▶ HOW TO COMPLETE THIS TASK: Output everything in the data exactly, leaving the pictures out.

▶ LISTED ENTRIES:
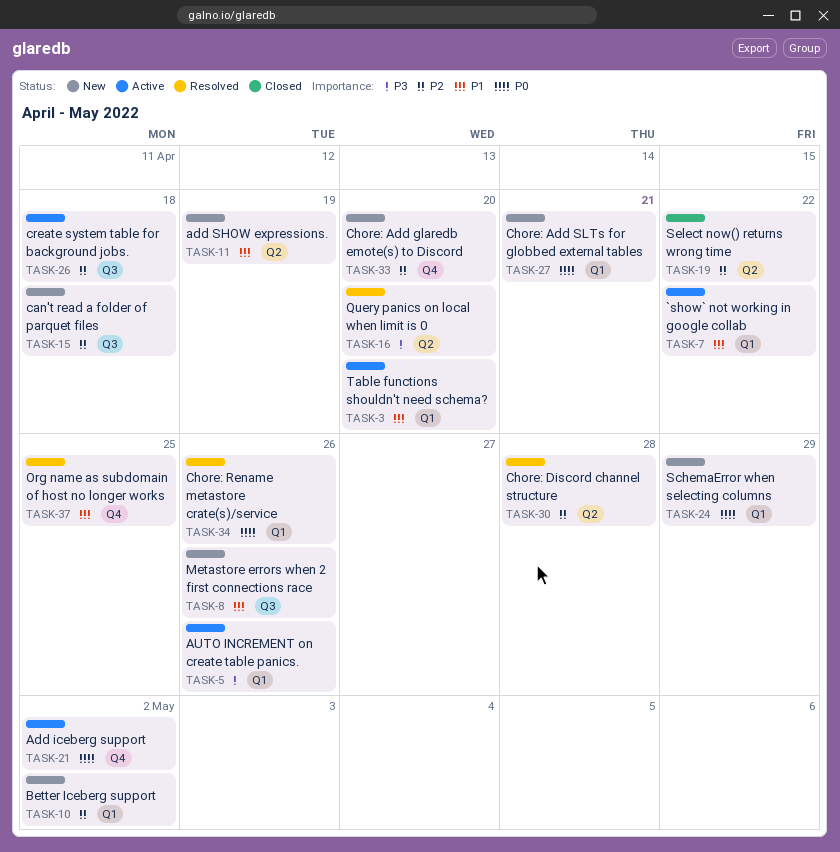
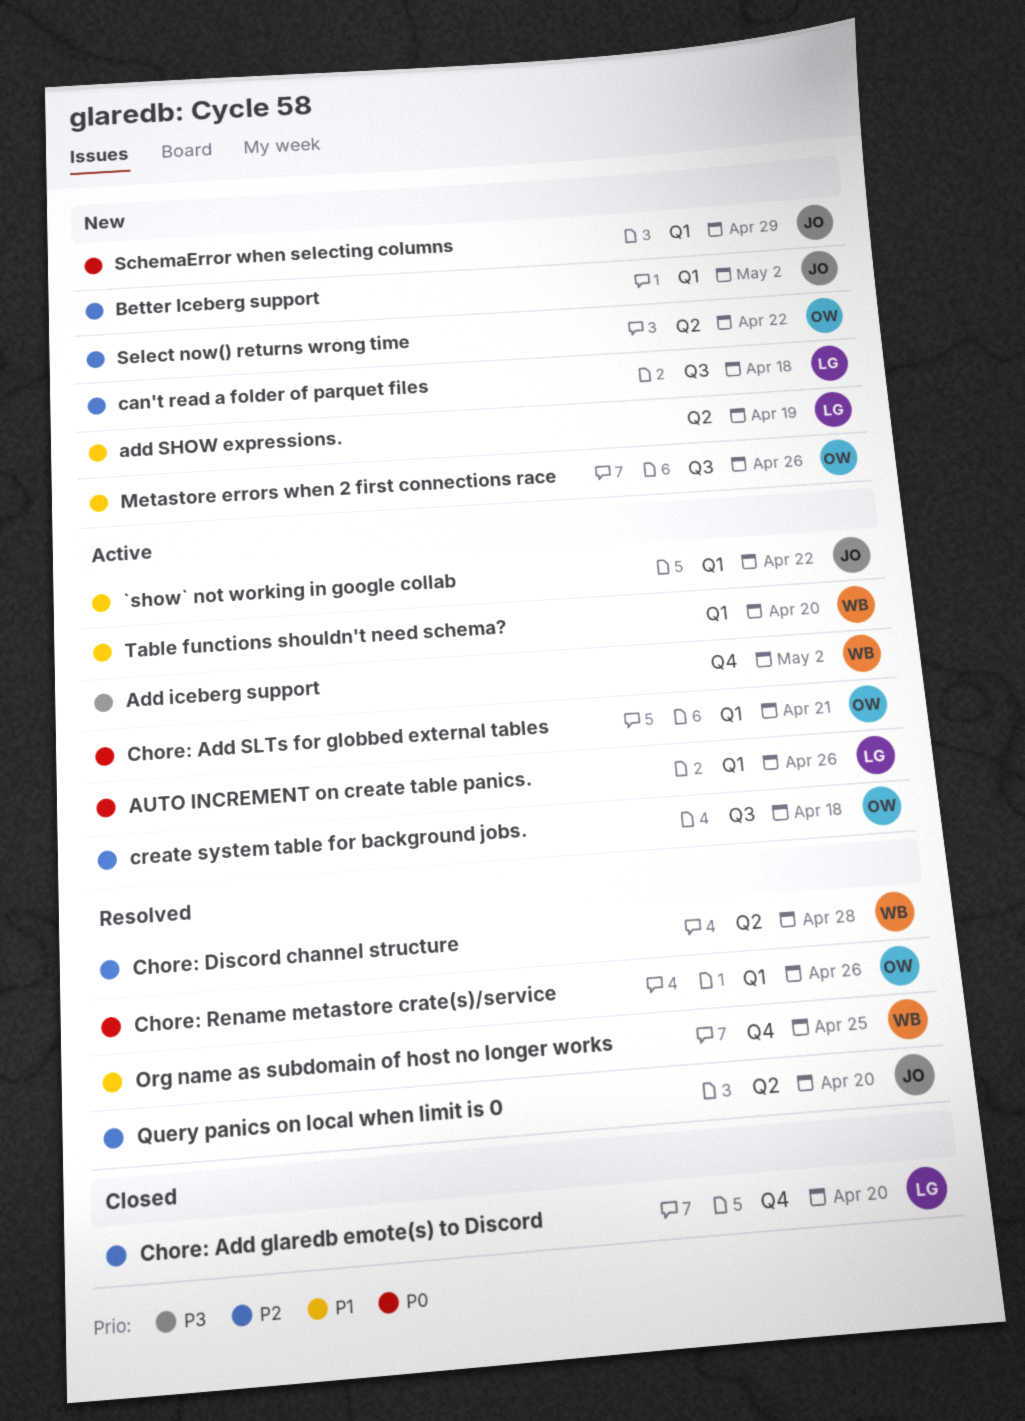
Add iceberg support, priority: P0 -> P3
AUTO INCREMENT on create table panics., priority: P3 -> P0
Chore: Add glaredb emote(s) to Discord, status: New -> Closed
Chore: Add SLTs for globbed external tables, status: New -> Active
Query panics on local when limit is 0, priority: P3 -> P2
Select now() returns wrong time, status: Closed -> New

▶ EXERCISE RESPONSE:
Add iceberg support, priority: P0 -> P3
AUTO INCREMENT on create table panics., priority: P3 -> P0
Chore: Add glaredb emote(s) to Discord, status: New -> Closed
Chore: Add SLTs for globbed external tables, status: New -> Active
Query panics on local when limit is 0, priority: P3 -> P2
Select now() returns wrong time, status: Closed -> New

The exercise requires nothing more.